Lagos Appeal Court frees 3 death roll inmates
(Nigeria) Three death roll inmates, Kingsley Akhabue, Ismail Fatoki
and Fabian Mathew, convicted and sentenced to death on March 29, 2011 by the
Lagos High Court, have regained their freedom, after being discharged and
acquitted by the Court of Appeal sitting in Lagos.
The case for which they were convicted and sentenced to
death was that they conspired to rob, and did rob the complainant on March 22, 2008 while armed with offensive
weapons.
It was alleged that the said robbery took place at the Egan
area of Lagos. At the end of the trial in 2011, the trial court found them
guilty and sentenced them to death.
Following the appeal against their conviction and sentence,
filed by Legal Defence and Assistance Project, LEDAP, a panel of Justices
presided by Justice Joseph Ikyegh of the
Court of Appeal, Lagos, unanimously allowed the appeal of the three appellants
and set aside their conviction and sentence to death in a landmark judgment.

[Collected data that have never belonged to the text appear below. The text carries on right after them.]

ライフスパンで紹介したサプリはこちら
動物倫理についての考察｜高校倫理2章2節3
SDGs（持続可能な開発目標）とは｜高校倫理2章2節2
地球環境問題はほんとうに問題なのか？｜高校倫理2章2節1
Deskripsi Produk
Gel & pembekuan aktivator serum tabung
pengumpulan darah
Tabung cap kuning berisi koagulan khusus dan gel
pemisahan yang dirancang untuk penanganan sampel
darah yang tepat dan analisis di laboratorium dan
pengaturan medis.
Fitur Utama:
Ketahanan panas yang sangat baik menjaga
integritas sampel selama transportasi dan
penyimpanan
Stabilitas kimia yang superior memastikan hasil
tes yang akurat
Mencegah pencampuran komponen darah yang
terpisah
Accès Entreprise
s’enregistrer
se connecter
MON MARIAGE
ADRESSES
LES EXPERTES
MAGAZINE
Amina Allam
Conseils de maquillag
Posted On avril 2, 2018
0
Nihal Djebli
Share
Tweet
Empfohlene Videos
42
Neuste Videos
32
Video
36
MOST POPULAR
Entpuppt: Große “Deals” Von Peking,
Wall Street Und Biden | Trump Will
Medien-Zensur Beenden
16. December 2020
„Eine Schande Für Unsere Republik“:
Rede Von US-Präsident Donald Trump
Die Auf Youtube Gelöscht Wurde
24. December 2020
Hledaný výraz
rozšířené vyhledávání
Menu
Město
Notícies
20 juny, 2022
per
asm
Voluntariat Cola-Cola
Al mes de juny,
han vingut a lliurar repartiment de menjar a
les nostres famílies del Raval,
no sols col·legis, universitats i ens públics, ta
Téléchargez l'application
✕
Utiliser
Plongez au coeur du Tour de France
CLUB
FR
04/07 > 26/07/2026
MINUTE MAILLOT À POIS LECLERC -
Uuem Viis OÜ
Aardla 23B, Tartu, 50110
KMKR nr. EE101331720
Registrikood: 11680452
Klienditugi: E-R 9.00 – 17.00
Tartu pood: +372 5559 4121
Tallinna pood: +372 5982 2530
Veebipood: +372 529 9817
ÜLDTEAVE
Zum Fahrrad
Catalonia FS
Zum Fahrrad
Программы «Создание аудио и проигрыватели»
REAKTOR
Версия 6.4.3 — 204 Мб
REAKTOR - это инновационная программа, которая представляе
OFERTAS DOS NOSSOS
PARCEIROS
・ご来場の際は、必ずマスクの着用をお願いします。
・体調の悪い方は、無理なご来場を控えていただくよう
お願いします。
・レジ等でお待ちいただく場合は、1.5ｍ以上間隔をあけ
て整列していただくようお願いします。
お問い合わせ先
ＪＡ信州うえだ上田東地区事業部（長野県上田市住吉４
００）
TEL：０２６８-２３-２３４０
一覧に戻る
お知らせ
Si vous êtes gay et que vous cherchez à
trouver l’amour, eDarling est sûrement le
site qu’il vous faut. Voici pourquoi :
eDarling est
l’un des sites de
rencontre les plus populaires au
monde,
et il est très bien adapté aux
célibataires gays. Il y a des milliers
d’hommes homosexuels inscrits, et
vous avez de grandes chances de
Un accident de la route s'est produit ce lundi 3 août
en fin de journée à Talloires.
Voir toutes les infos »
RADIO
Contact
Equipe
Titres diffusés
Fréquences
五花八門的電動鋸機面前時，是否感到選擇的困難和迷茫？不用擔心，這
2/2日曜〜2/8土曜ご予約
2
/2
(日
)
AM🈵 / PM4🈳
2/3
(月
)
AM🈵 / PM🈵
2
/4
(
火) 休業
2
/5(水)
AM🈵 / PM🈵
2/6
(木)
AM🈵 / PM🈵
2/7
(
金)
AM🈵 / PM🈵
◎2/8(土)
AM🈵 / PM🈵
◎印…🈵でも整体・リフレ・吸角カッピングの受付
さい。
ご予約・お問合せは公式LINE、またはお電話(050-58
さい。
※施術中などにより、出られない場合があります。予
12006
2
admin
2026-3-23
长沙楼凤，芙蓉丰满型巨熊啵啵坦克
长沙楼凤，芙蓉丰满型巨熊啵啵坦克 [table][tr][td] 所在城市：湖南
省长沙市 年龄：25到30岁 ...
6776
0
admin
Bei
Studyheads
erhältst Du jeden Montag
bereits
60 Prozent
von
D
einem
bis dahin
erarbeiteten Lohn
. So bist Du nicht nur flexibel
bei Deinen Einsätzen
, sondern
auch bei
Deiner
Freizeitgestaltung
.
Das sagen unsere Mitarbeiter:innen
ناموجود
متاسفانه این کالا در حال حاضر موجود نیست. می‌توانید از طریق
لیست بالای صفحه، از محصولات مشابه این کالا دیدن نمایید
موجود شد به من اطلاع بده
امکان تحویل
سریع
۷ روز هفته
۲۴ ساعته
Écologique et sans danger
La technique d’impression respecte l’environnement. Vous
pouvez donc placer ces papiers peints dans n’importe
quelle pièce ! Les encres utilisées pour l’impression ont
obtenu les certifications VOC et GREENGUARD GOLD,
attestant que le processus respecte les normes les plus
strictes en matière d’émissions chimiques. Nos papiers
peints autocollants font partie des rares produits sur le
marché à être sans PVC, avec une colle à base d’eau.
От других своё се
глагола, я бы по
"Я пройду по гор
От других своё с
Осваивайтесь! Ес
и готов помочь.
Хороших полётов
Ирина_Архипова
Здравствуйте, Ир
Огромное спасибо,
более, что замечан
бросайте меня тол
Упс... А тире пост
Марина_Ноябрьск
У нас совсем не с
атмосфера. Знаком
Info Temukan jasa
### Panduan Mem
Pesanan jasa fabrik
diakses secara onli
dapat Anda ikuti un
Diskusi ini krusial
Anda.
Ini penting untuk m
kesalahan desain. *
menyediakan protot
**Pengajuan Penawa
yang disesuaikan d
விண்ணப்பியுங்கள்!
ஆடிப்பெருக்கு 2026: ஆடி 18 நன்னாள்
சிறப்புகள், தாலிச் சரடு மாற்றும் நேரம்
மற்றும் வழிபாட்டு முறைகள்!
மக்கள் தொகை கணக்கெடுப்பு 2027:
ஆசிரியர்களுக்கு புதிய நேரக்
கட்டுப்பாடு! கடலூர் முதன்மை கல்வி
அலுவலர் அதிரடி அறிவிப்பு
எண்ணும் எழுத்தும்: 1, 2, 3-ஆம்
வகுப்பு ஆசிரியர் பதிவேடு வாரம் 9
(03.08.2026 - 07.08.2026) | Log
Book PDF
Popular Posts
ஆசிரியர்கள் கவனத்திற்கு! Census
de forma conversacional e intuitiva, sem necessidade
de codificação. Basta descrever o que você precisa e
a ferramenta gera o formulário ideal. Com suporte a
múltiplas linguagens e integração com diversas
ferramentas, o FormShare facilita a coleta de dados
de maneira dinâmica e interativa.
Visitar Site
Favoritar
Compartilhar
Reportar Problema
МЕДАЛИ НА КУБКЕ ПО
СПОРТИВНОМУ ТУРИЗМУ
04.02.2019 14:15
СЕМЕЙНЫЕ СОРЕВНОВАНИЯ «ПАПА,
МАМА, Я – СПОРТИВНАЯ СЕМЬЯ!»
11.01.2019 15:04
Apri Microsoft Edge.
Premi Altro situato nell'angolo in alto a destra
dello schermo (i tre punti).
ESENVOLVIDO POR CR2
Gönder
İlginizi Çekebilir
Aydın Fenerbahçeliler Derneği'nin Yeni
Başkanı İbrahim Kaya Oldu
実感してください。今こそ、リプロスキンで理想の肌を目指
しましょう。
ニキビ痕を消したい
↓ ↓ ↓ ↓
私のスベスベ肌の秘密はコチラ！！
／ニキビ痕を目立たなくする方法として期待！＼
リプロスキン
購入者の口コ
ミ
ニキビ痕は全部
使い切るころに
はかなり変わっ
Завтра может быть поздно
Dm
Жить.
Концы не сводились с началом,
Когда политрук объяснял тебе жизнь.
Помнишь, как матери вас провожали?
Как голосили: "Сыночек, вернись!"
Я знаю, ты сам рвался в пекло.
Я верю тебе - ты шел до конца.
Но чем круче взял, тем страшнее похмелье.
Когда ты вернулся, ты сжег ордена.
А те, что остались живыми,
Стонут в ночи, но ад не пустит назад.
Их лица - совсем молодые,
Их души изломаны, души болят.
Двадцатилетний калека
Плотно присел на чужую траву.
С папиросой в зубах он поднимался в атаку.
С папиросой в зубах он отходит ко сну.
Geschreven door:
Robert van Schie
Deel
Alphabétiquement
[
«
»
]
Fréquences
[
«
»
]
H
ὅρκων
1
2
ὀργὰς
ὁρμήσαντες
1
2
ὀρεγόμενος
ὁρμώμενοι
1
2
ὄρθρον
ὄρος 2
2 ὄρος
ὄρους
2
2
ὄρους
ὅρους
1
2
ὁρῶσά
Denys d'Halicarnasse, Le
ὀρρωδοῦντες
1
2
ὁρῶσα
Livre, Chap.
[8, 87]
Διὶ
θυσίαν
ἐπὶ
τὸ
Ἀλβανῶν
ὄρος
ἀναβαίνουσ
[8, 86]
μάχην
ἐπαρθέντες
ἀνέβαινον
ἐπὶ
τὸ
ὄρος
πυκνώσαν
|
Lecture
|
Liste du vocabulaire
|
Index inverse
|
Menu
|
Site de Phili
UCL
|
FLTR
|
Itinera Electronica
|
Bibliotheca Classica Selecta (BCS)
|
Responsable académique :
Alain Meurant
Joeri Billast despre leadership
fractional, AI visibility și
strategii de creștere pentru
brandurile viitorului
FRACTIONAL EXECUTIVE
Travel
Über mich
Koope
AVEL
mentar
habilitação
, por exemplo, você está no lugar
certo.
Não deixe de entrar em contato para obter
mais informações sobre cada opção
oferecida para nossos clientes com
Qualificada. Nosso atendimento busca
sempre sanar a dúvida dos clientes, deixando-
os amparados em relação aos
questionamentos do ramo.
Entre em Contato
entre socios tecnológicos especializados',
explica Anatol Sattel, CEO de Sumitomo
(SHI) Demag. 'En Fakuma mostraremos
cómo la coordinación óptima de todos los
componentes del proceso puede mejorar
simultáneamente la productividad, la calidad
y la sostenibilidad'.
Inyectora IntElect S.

In the judgment, the appellate court resolved all the issues raised at the
appeal in favour of Kingsley Akhabue, Ismaila Fatoki and Fabian Mathew, the appellants
in the appeal.
In the end, the court particularly found that “The evidence
of the respondent at the court below did not link the appellant with the
commission of the offences charged.”
According to their lawyer, Chino Obiagwu; “This is another
opportunity to re-iterate our calls for an in-depth re-evaluation and urgent
overhauling of our Criminal Justice System, especially as it relates to the use
of capital punishment. We cannot continue to be sentencing innocent persons to
death, only for the Appeal Court to upturn the judgment after a decade or more
when the appellant must have served unlawful sentence and deprivation of his
personal liberty in the prison.”
He called on the Nigeria government to reconsider its stand
on the use of capital punishment by abolishing the use of death penalty and
replacing same with life imprisonment.